Exercise task 1
Which running back does the Dallas Cowboys article name as solid but no match for Ezekiel Elliott?

Excerpted text
As the Dallas Cowboys get training camp going this week, the drama surrounding the team is as high as it's ever been.
From suspensions to injuries, America's team brings a lot of newsworthy items as they get ready to embark on what many of us hope will end with a 6th Lombardi Trophy.
Will the Hammer Drop on a Certain Running Back?
Ezekiel Elliott's name has been in the news a lot this offseason, and that is rarely a good thing.
For Elliott it's been a mixed bag.
There's been a lot of speculation on his and quarterback Dak Prescott's ability to repeat their remarkable rookie seasons.
Most of the news surrounding the NFL's leading rusher from a year ago has been predominantly troubling.
From speeding to alleged bar fights, Elliott has been in the news a lot for making bad choices or being in the wrong place at the wrong time a lot lately.
With a lot of the focus for the Cowboys offense surrounding Elliott and the running game, the latest news has been particularly troubling to Cowboys Nation. He is the focal point of an offense that hopes to lead this team to a championship in 2017, but if he isn't on the field, those aspirations diminish.
Darren McFadden and the rest of the running back depth chart is solid, but no one would confuse them for Ezekiel Elliott.
With the latest news suggesting that the NFL has wrapped up its investigation into the domestic violence allegation from more than a year ago, some resolution should be coming shortly.
Whether that's in the form of a suspension or a fine remains to be seen. Many who cover the team seem convinced that at least a one-game suspension is coming, but nobody can be certain.

[Data records]
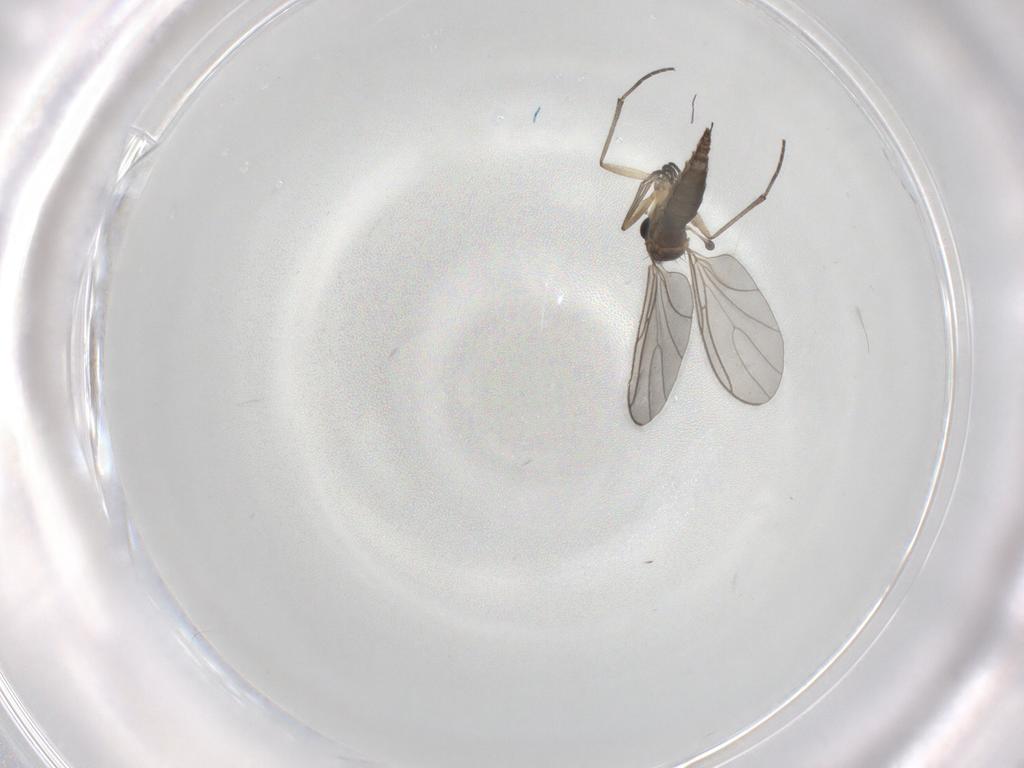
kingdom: Animalia
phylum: Arthropoda
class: Insecta
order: Diptera
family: Sciaridae
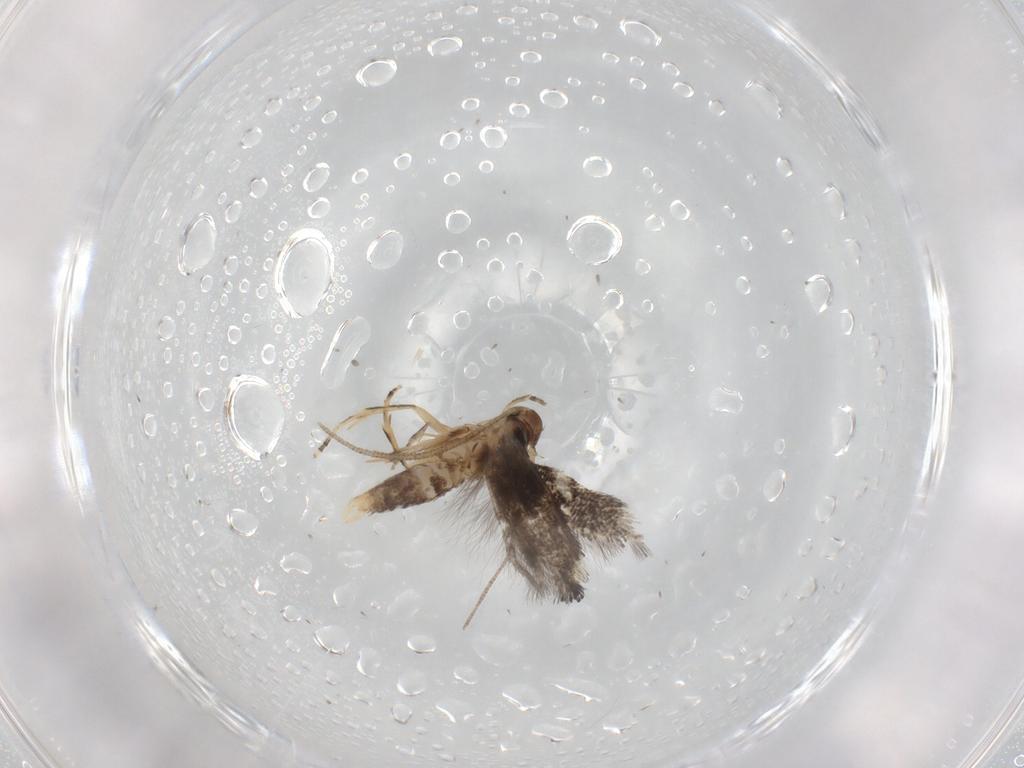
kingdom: Animalia
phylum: Arthropoda
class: Insecta
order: Lepidoptera
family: Elachistidae
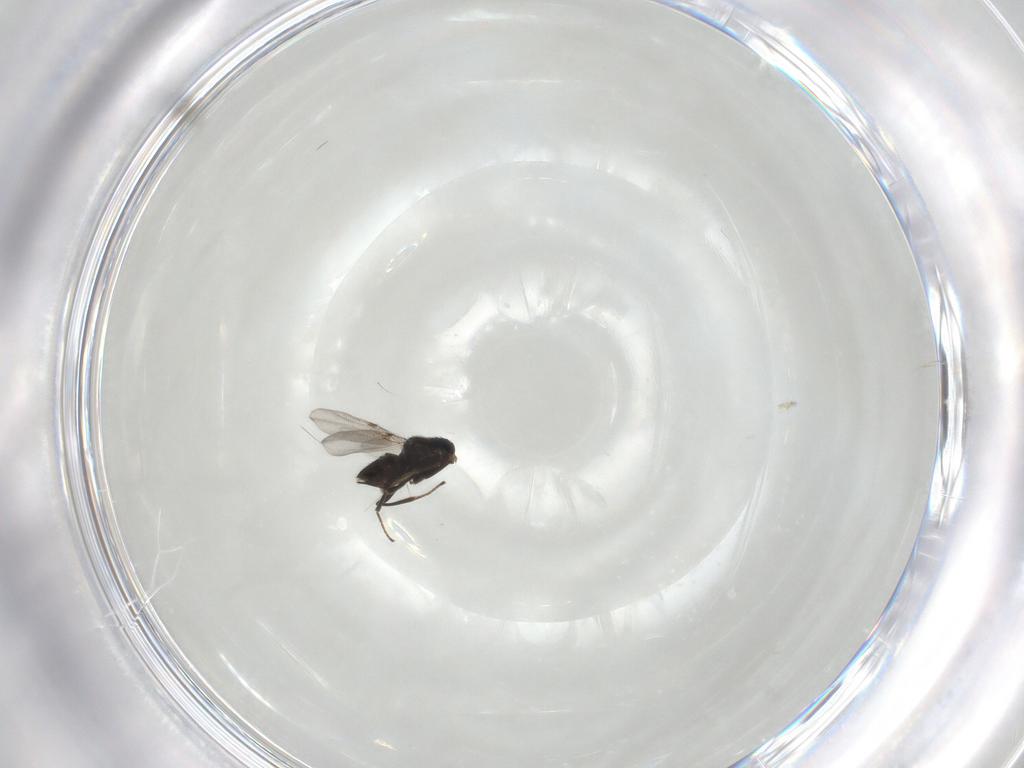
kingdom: Animalia
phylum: Arthropoda
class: Insecta
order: Hymenoptera
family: Encyrtidae
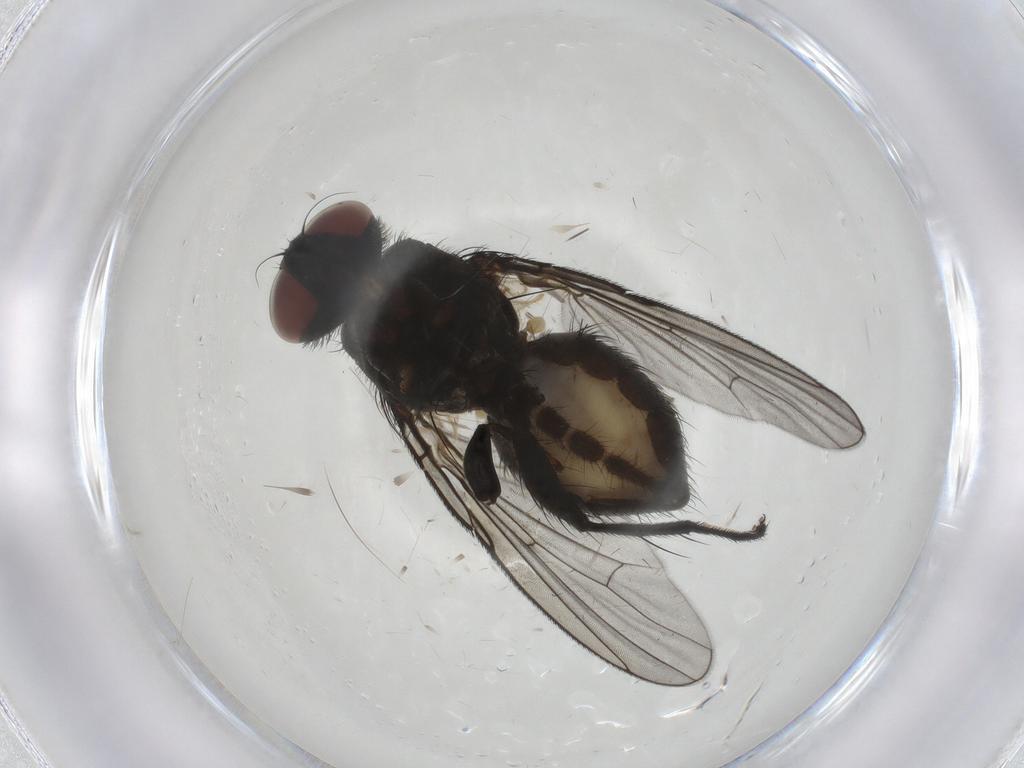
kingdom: Animalia
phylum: Arthropoda
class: Insecta
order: Diptera
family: Muscidae
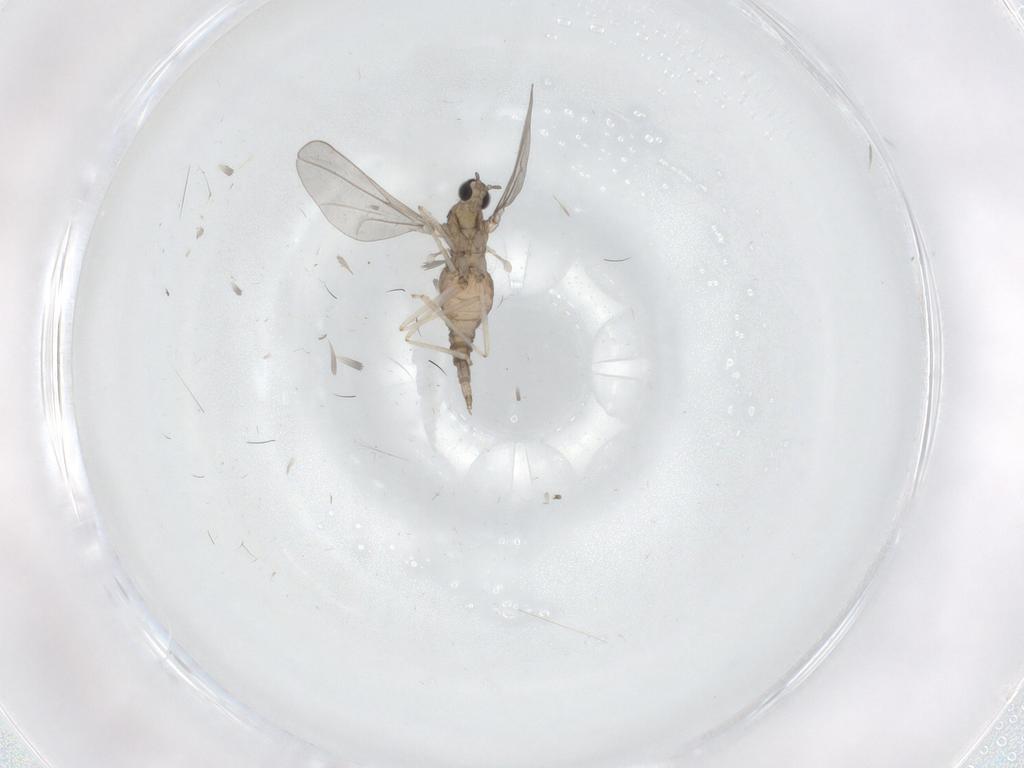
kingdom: Animalia
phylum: Arthropoda
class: Insecta
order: Diptera
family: Cecidomyiidae
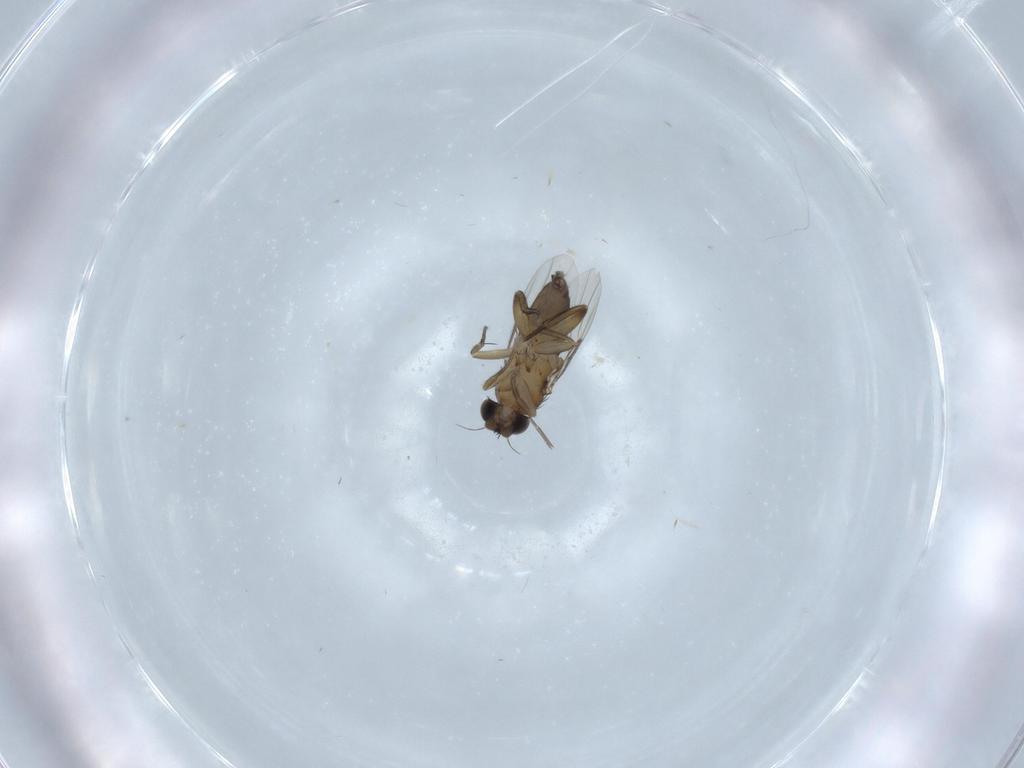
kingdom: Animalia
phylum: Arthropoda
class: Insecta
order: Diptera
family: Phoridae
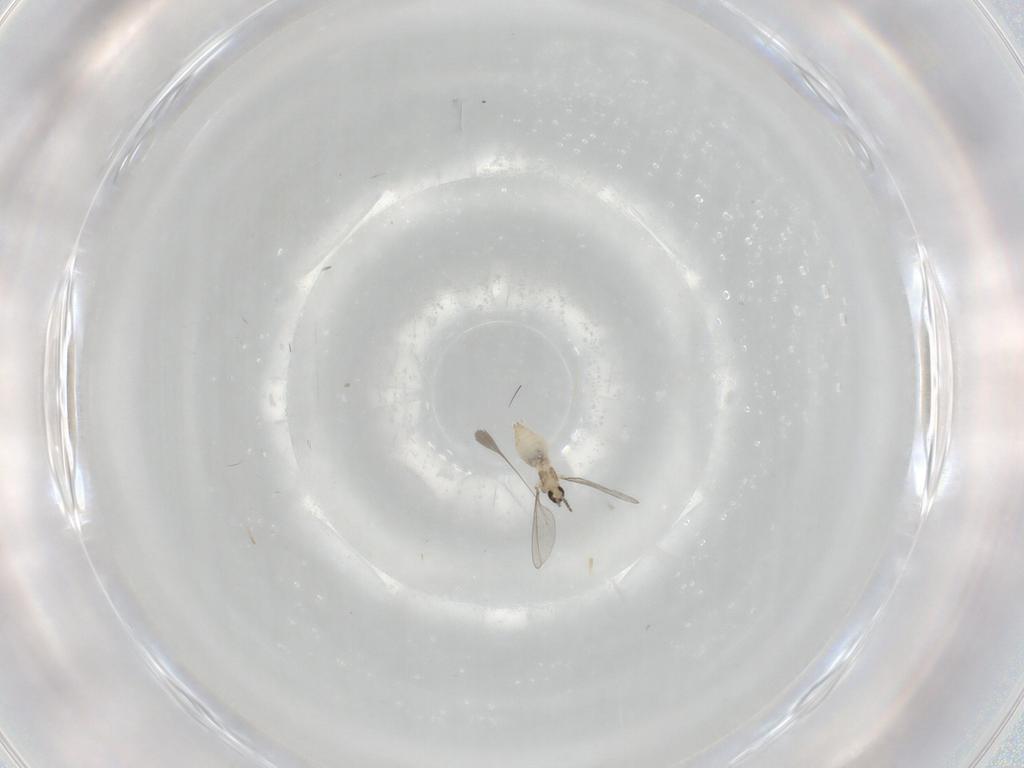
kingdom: Animalia
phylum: Arthropoda
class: Insecta
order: Diptera
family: Cecidomyiidae
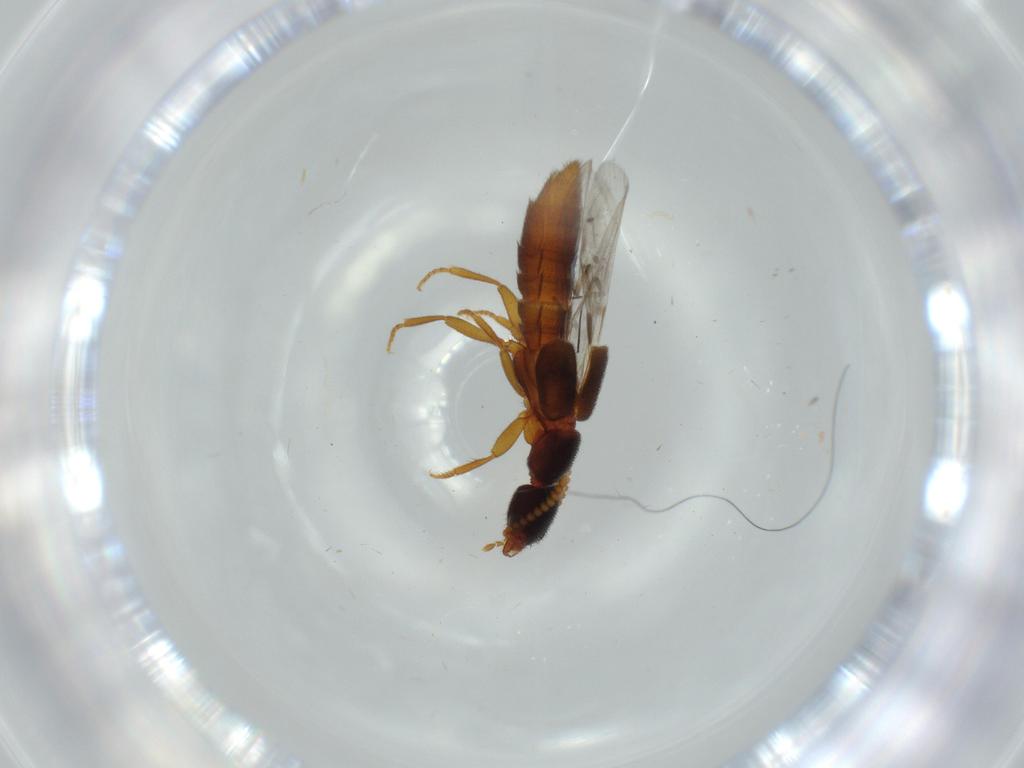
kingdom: Animalia
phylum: Arthropoda
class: Insecta
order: Coleoptera
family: Staphylinidae
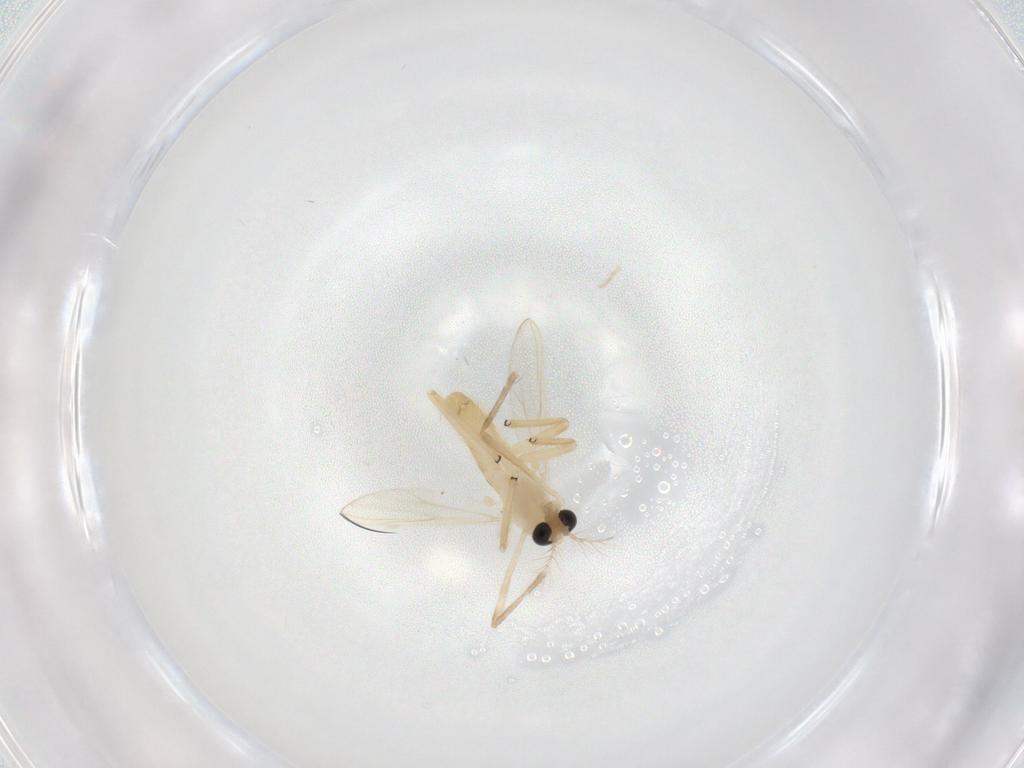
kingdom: Animalia
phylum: Arthropoda
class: Insecta
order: Diptera
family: Chironomidae
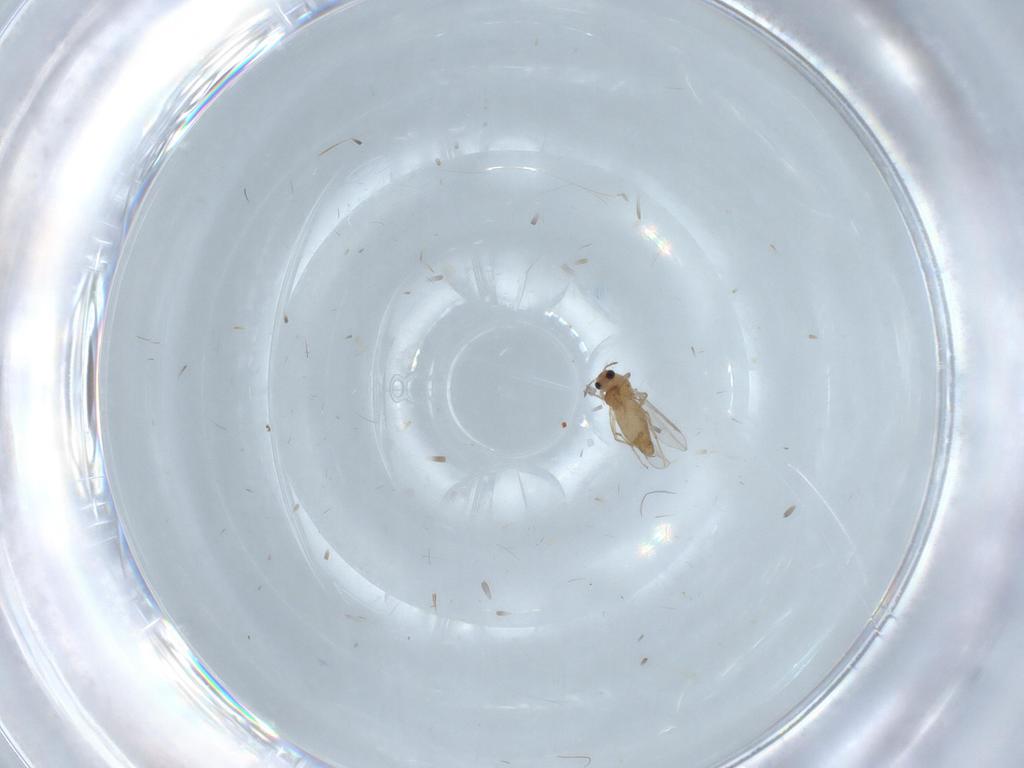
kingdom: Animalia
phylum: Arthropoda
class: Insecta
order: Diptera
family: Chironomidae
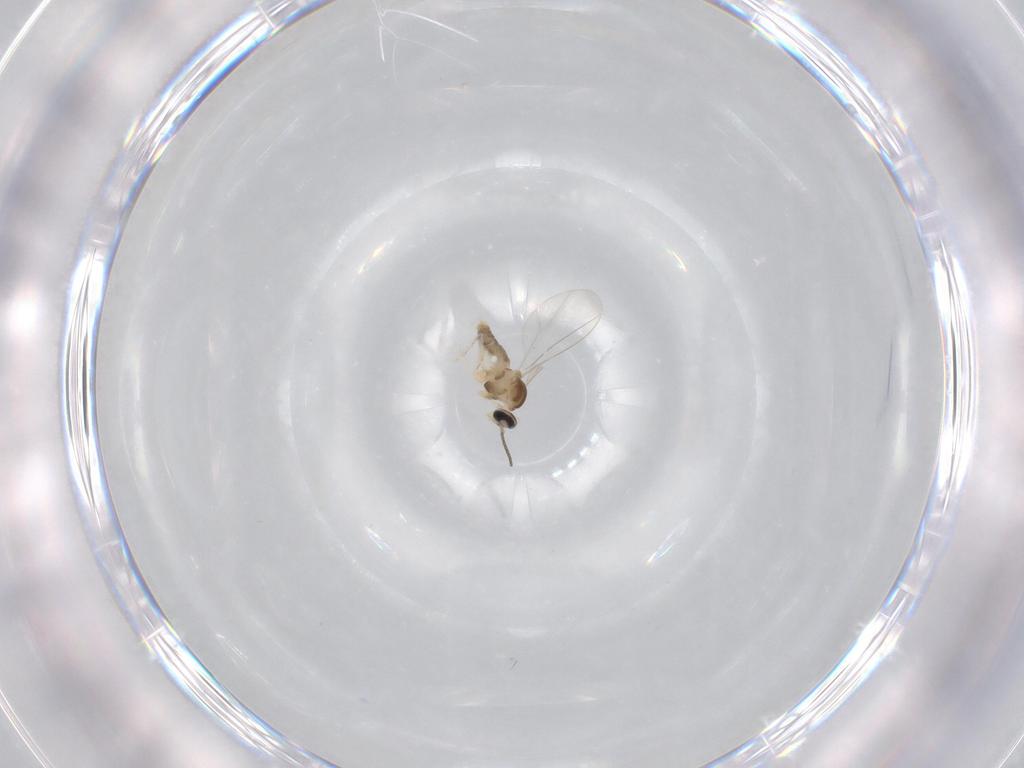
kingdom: Animalia
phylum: Arthropoda
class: Insecta
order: Diptera
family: Cecidomyiidae
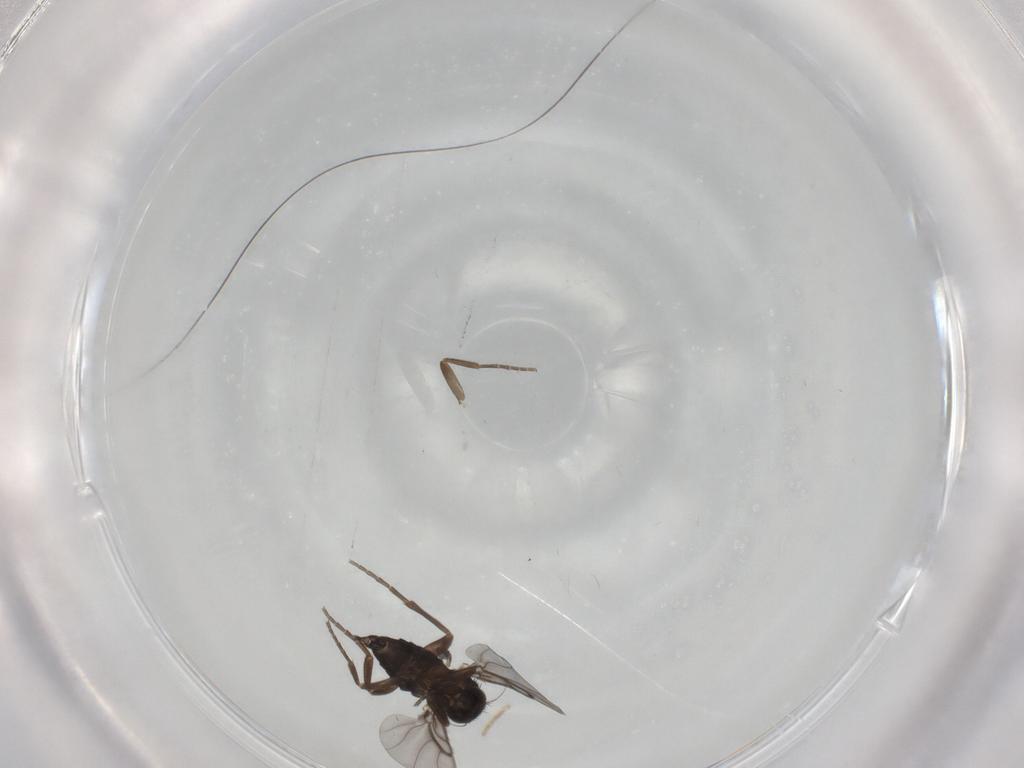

Exercise task 2
Convert the rows into a numbered list, beginning at the line that contains "order: Coleoptera" and running through the end of the rows. Skip blank lines and leave the pictures out.

Task solution 1
Darren McFadden

Task solution 2
1. order: Coleoptera
2. family: Staphylinidae
3. kingdom: Animalia
4. phylum: Arthropoda
5. class: Insecta
6. order: Diptera
7. family: Chironomidae
8. kingdom: Animalia
9. phylum: Arthropoda
10. class: Insecta
11. order: Diptera
12. family: Chironomidae
13. kingdom: Animalia
14. phylum: Arthropoda
15. class: Insecta
16. order: Diptera
17. family: Cecidomyiidae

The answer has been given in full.